### [WORK REQUIRED]
In the records that come next, find every line with "POLICING". Return those lines.

### [EXERCISE DATA]
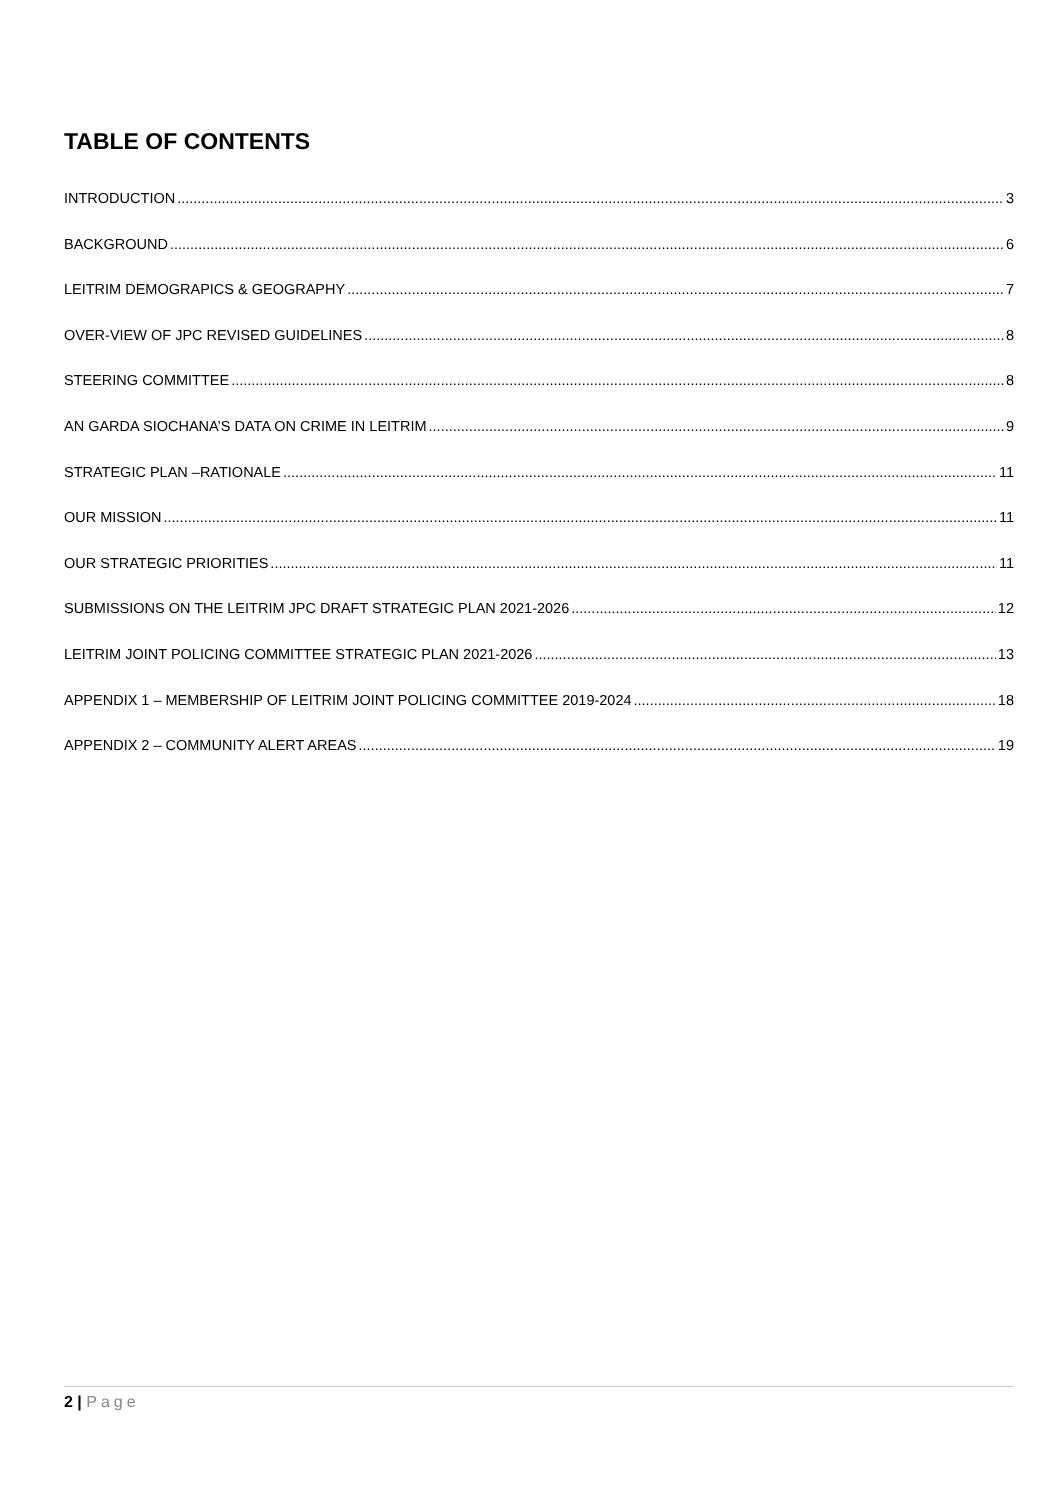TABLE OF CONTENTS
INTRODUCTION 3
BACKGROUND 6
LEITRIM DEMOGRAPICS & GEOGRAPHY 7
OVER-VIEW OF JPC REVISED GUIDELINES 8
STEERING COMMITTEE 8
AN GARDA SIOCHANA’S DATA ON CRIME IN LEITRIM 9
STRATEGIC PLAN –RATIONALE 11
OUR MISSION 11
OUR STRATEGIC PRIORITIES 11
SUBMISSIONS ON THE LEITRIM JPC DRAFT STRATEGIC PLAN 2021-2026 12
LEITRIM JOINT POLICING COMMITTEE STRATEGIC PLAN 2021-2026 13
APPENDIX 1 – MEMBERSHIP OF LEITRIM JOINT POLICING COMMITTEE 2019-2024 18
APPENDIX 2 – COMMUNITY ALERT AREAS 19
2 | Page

### [TASK RESPONSE]
LEITRIM JOINT POLICING COMMITTEE STRATEGIC PLAN 2021-2026 13
APPENDIX 1 – MEMBERSHIP OF LEITRIM JOINT POLICING COMMITTEE 2019-2024 18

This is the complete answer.